- [Task prompt]:
Could you copy out all the lines in the material below where the word "Right" occurs?

--- Dataset content ---

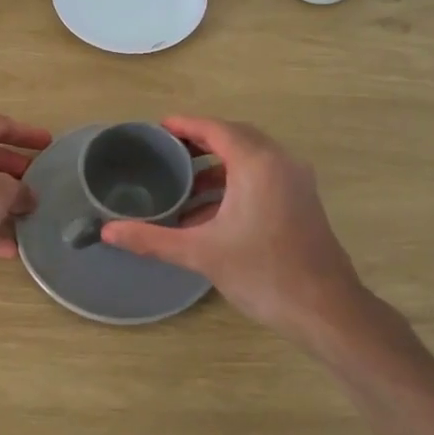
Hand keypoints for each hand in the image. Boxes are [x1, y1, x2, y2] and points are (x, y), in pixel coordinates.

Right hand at [100, 116, 362, 338]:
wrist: (325, 309)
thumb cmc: (263, 273)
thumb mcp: (201, 254)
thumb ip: (152, 239)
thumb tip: (108, 232)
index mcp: (257, 164)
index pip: (216, 129)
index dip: (185, 125)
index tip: (158, 128)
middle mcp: (280, 162)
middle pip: (235, 138)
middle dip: (201, 142)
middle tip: (167, 151)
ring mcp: (295, 181)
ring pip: (251, 159)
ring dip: (219, 166)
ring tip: (183, 184)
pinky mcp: (302, 201)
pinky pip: (263, 177)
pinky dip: (236, 183)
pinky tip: (210, 212)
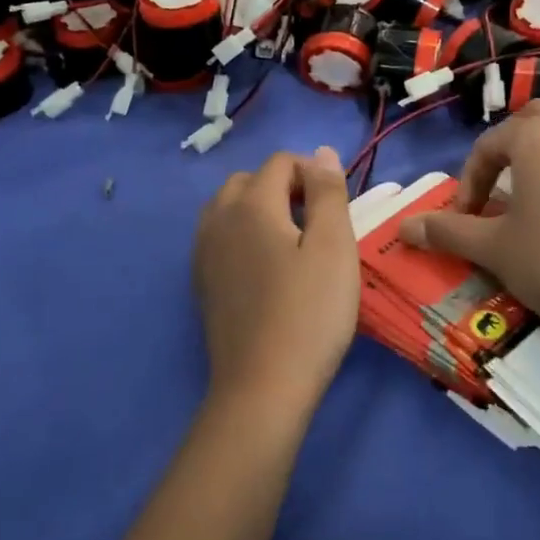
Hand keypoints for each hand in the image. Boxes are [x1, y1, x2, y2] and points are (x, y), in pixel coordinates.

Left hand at [193, 147, 359, 413]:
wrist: (263, 386)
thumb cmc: (309, 313)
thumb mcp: (334, 247)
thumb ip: (328, 193)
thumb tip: (322, 152)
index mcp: (251, 204)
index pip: (281, 162)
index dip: (313, 172)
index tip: (337, 205)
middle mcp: (218, 219)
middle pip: (250, 180)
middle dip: (284, 186)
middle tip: (317, 221)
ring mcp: (204, 252)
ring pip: (229, 207)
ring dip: (260, 208)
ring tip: (292, 240)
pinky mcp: (202, 282)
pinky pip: (220, 236)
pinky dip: (243, 233)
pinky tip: (266, 266)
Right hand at [400, 101, 539, 361]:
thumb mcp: (492, 248)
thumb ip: (447, 231)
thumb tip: (402, 228)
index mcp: (536, 134)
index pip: (488, 146)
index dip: (468, 182)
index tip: (462, 219)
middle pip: (529, 122)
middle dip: (505, 151)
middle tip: (493, 191)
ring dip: (539, 155)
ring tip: (526, 195)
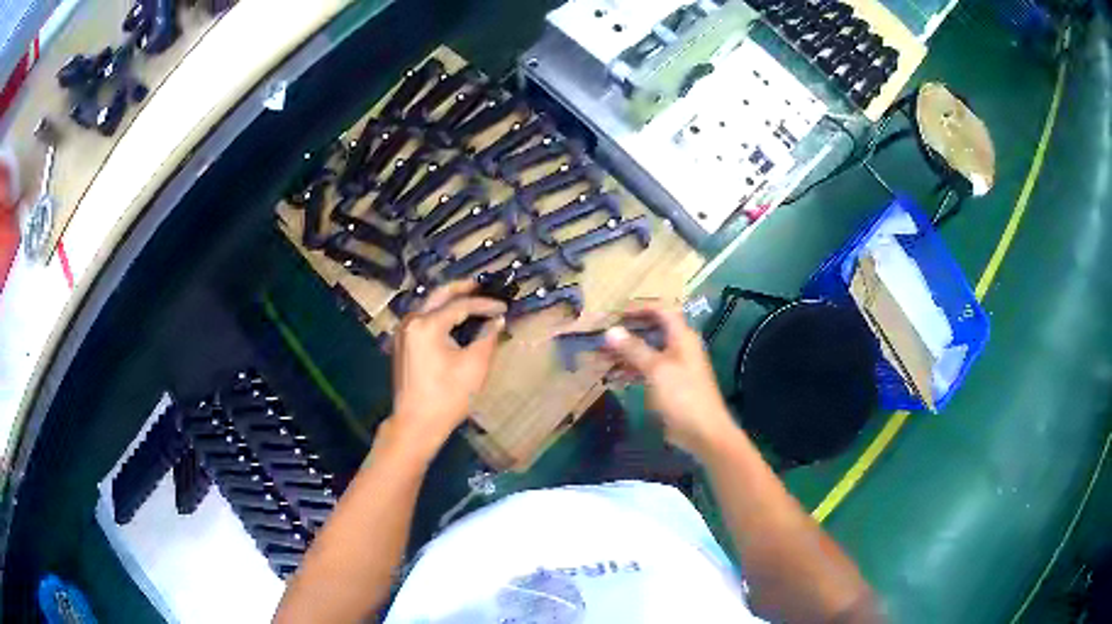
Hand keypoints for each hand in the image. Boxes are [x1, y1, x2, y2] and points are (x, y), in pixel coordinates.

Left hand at [388, 281, 506, 462]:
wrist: (416, 423)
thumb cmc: (447, 396)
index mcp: (427, 324)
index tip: (505, 307)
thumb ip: (487, 337)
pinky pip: (423, 318)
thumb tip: (496, 319)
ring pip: (429, 304)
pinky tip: (455, 319)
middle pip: (439, 295)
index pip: (460, 305)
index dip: (485, 304)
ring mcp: (403, 332)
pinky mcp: (402, 343)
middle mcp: (411, 321)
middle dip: (463, 289)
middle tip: (485, 286)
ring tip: (473, 300)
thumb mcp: (474, 366)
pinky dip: (440, 313)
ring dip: (450, 300)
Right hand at [604, 301, 739, 458]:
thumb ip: (634, 349)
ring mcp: (675, 368)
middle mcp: (679, 348)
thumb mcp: (656, 369)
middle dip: (627, 333)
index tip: (616, 313)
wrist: (703, 432)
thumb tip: (611, 330)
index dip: (639, 309)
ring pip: (647, 353)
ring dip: (625, 353)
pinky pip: (647, 371)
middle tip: (602, 335)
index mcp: (682, 337)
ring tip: (600, 356)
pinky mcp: (669, 386)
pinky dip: (631, 371)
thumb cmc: (683, 395)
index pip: (661, 311)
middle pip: (652, 332)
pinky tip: (612, 377)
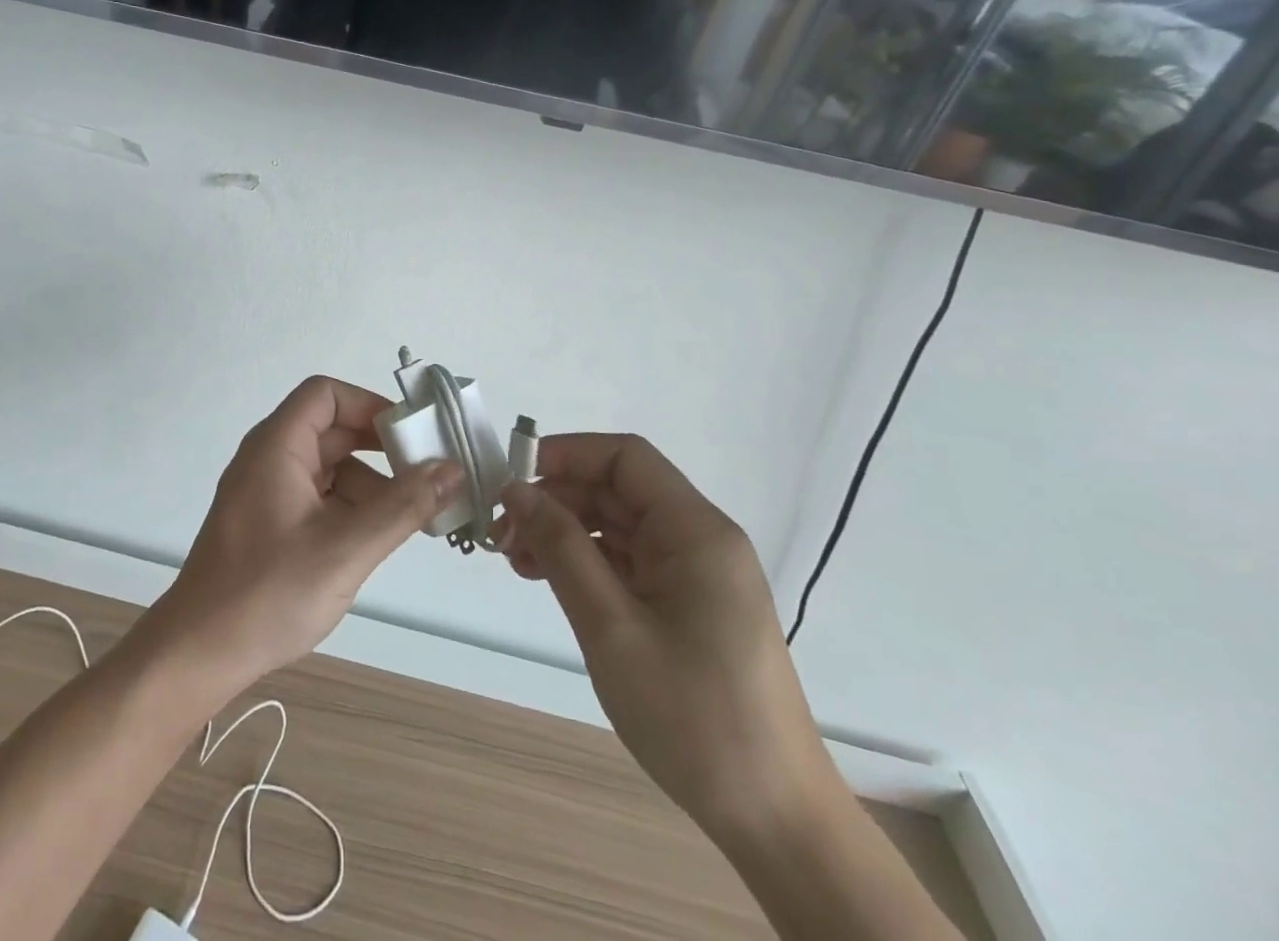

---

- [Task answer]:
Right hand at [100, 116, 362, 338]:
Right hand at [400, 101, 539, 361]:
Right hand at [604, 301, 739, 458]:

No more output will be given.